## Okuma Parçası
■ ■ ■ ■ ■

Roma İmparatorluğu: Tarihte farklı yerlerde farklı amaçlarla kullanılan bir selamdır. Şimdiki çağda ise bu selamlama, "Nazi selamı" olarak bilinir. (Bakınız:
Sağ elin sert bir hareketle omuz hizasına ve bitişik duran parmaklarla avuç içinin öne doğru bakacak şekilde kaldırılmasıyla yapılır. ABD'de, ikinci dünya savaşına kadar resmî törenlerde bayrak göndere çekilirken Roma selamı verilirmiş. Dünya savaşı sürecinde farklılaşarak sağ elin kalbin üzerine konmasına dönüşmüş.
Yeni Zelanda: Yerli halk tarafından hâlâ korunan kültürel bir ritüeldir. İki kişinin burun uçları birbirine temas eder ve sonrasında baş öne doğru hareket ettirilerek alınlar birbirine yaslanır.
Malezya: İki farklı selamlaşma tarzı yaygındır. İlkinde kişiler iki elini kullanıyor. Genellikle akraba ve yakın dostlar arasında yapılıyormuş. Selam veren kişi, karşısındakinin iki elini tutuyor ve kendi kalbinin üstüne koyduktan sonra kendi eliyle kalbinin üstünde duran elleri örtüyor. Bu selamlaşmanın daha mesafeli olanıysa iki kişi el sıkışıyor ve eller birbirinden ayrıldıktan sonra iki tarafta kendi elini, kendi kalbinin üstüne koyuyor.
Japonya: Japon kültüründe hâlâ yoğun biçimde kullanılmaktadır. Kollar iki yana sarkmış durumdadır; ancak "Hazır ol!" duruşu gibi avuç içleri bedene yapışık değildir. Ellerin dış kısmı karşı tarafa doğrudur. Parmaklar, "yarı kapanmış" veya "gevşek yumruk" denecek bir pozisyondadır. Kollar bu durumdayken vücudun gövde kısmı öne doğru eğilir. Eğilme hareketi sırttan değil belden yapılır. Eğilme hareketi üç farklı açı derecesine sahiptir ve her açı farklı yerlerde ve durumlarda kullanılır. Gündelik yaşamda kullanılan selamlama hareketi, saat 12 yönünden saat 1 yönüne doğru yapılır. Saygı sunulmak istenen bir kişiyse bu eğim saat 2 yönünde son bulur. Pişmanlık, özür dileme gibi durumlardaysa eğim saat 3' yakındır.

■ ■ ■ ■ ■

## Veri Satırları
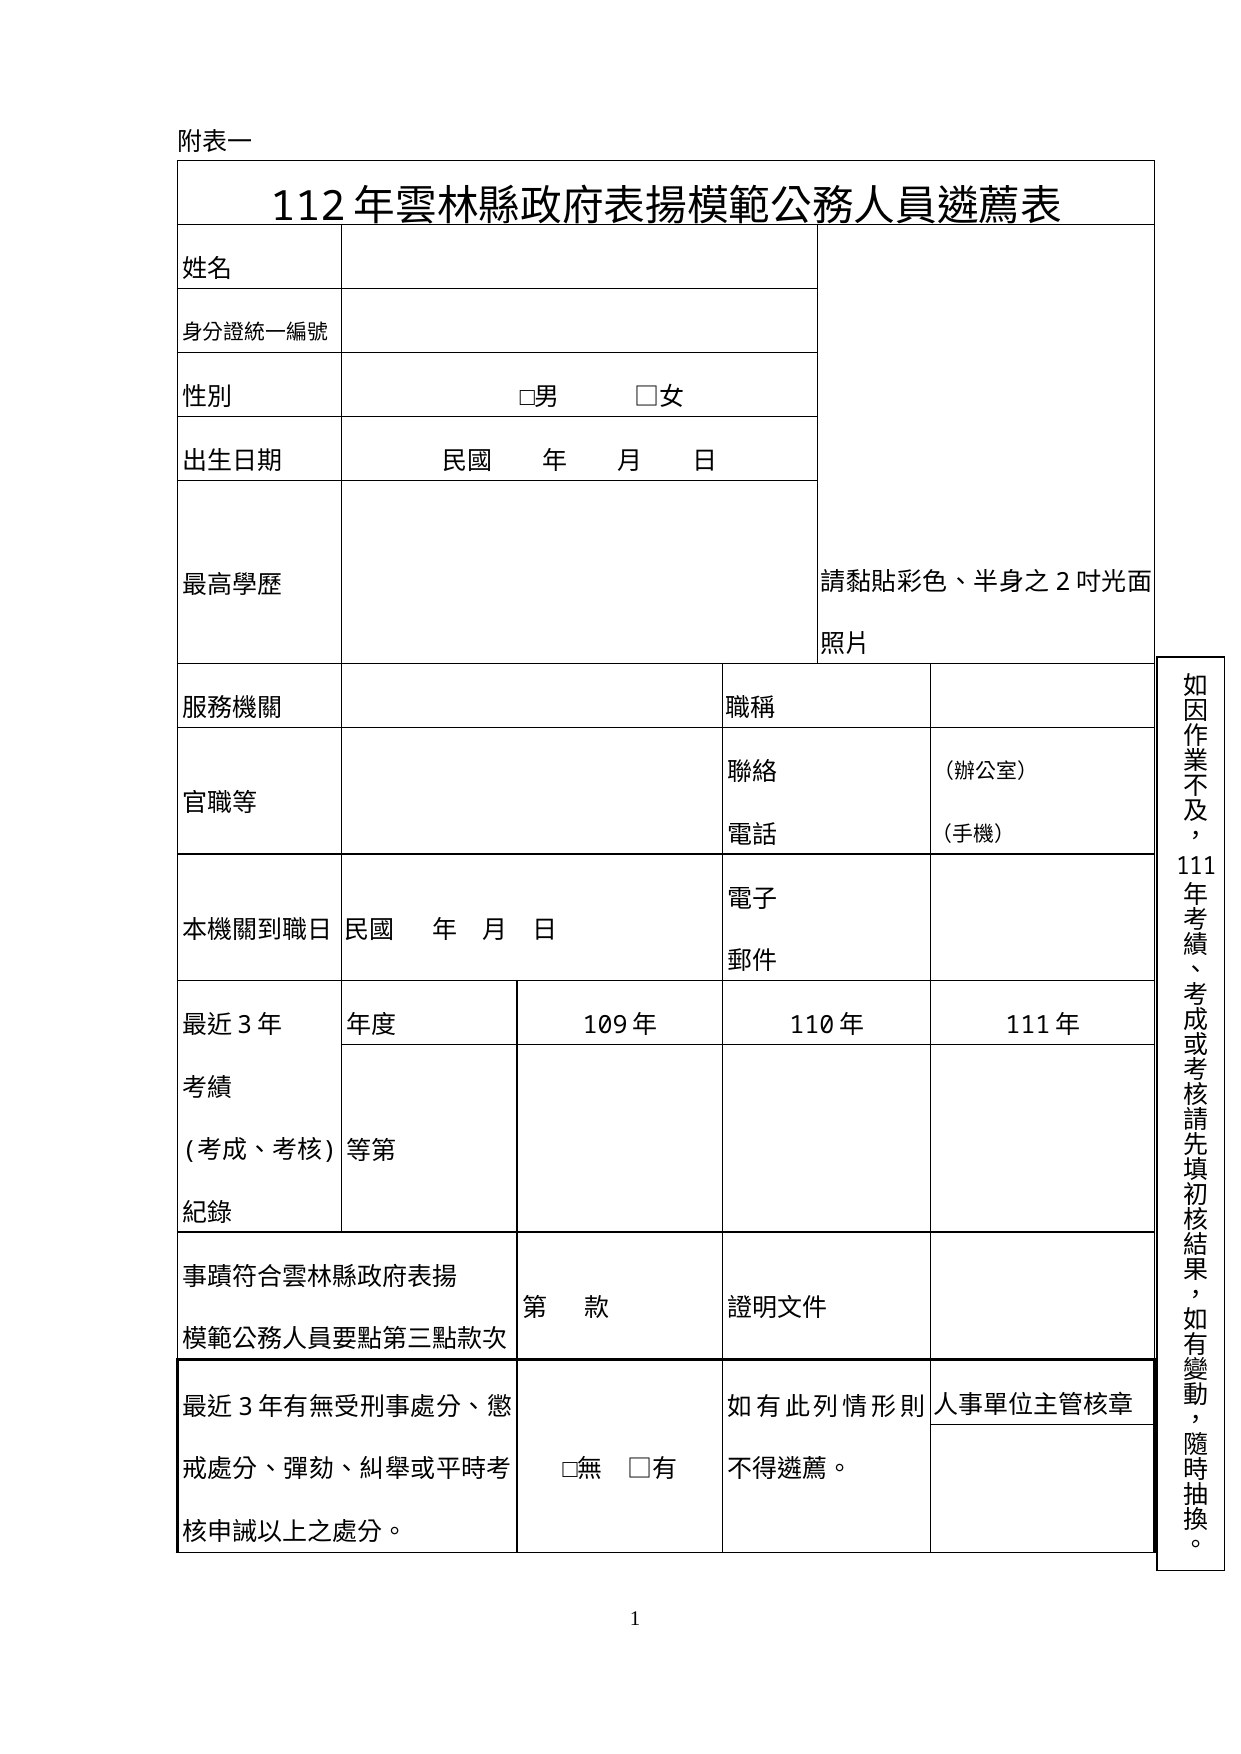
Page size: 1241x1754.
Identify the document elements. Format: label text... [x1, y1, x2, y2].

■ ■ ■ ■ ■

## Alıştırma Yönergesi
Selamlaşma metninden "Yeni Zelanda: Yerli" sözleriyle başlayıp "kalbinin üstüne koyuyor." sözleriyle biten kısmı aynen yazınız. Bu verilere alıştırmada ihtiyaç yoktur.

## Yanıt
Yeni Zelanda: Yerli halk tarafından hâlâ korunan kültürel bir ritüeldir. İki kişinin burun uçları birbirine temas eder ve sonrasında baş öne doğru hareket ettirilerek alınlar birbirine yaslanır.
Malezya: İki farklı selamlaşma tarzı yaygındır. İlkinde kişiler iki elini kullanıyor. Genellikle akraba ve yakın dostlar arasında yapılıyormuş. Selam veren kişi, karşısındakinin iki elini tutuyor ve kendi kalbinin üstüne koyduktan sonra kendi eliyle kalbinin üstünde duran elleri örtüyor. Bu selamlaşmanın daha mesafeli olanıysa iki kişi el sıkışıyor ve eller birbirinden ayrıldıktan sonra iki tarafta kendi elini, kendi kalbinin üstüne koyuyor.